Lindström ist nicht der Einzige, der zumindest ein wenig schwächelt. Auch Daichi Kamada oder Djibril Sow durchlaufen nicht gerade eine Hochphase. Vor allem Kamada müsste wieder eine andere Präsenz und Körpersprache auf den Platz bringen, so wirkt er eher wie in früheren Zeiten. Ob ihn seine ungewisse Zukunft belastet? Kann sein, muss es freilich nicht.

Generell herrscht auch im Mittelfeld derzeit zu wenig Präsenz, die harten, entscheidenden Duelle hat in Köln der Gegner für sich entschieden. Das ist gewiss kein Zufall. In der Rückschau wäre es vielleicht keine schlechte Idee gewesen, in der Zentrale mal die rustikale Variante zu wählen, Kapitän Sebastian Rode und Kristijan Jakic zu nominieren. Hinterher aber, so fair muss man sein, kann man es leicht besser wissen. Vorher wäre solch ein Schachzug eher für wenig sinnvoll erachtet worden.

Sorglosigkeit im Spiel

Krösche hat all das schon nach den ersten Partien im neuen Jahr wahrgenommen, er spürte, dass da so eine gewisse Sorglosigkeit Einzug gehalten hat. In der Tat: Betrachtet man alle Spiele losgelöst voneinander, so ist die Eintracht nur im Auswärtsspiel bei den Bayern in höchstem Maß konzentriert, diszipliniert und widerstandsfähig aufgetreten. In allen anderen Partien hatten die Opponenten immer wieder mal die Gelegenheit, ins Spiel zurückzufinden, da taten sich Räume und Löcher auf – selbst bei den beiden 3:0-Erfolgen gegen Schalke 04 und Hertha Berlin. Auch der Zweitligist Darmstadt 98 wurde im Pokal zum Toreschießen eingeladen.

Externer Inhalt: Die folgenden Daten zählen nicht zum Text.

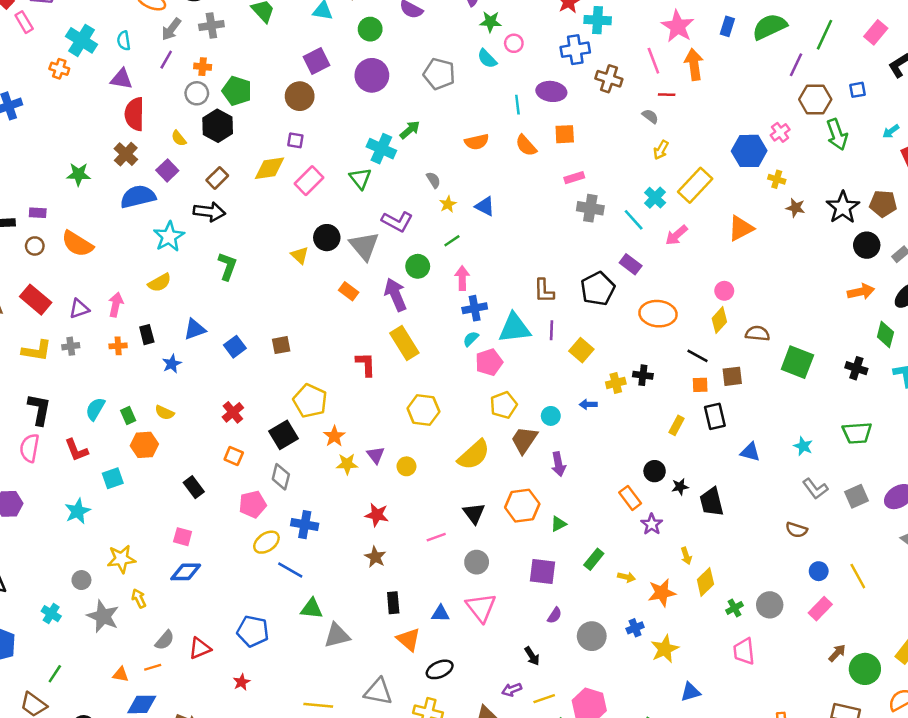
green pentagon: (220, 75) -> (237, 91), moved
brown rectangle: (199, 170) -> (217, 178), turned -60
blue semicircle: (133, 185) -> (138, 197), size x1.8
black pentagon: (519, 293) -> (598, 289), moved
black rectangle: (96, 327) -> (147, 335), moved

Das fiel alles nicht so sehr ins Gewicht, weil es die Gegner zum einen nicht schafften, nachhaltig Kapital daraus zu schlagen und es kaschiert wurde – von der zügellosen Offensive, an der Spitze mit Mario Götze und Randal Kolo Muani. In Köln klappte das nicht, weil es die Eintracht nicht schafft, auch mal die Null zu halten, wenn sie schon nicht ihren besten Tag erwischt – und weil die eklatante Schwäche bei Standards (offensiv wie defensiv mittlerweile) voll durchschlägt.

Vielleicht war diese kleine Abreibung ein Schuss vor den Bug zur rechten Zeit, eine Art Weckruf. Denn viele Ausrutscher darf sich die Eintracht nicht erlauben, wenn die ambitionierten Ziele erreicht werden sollen.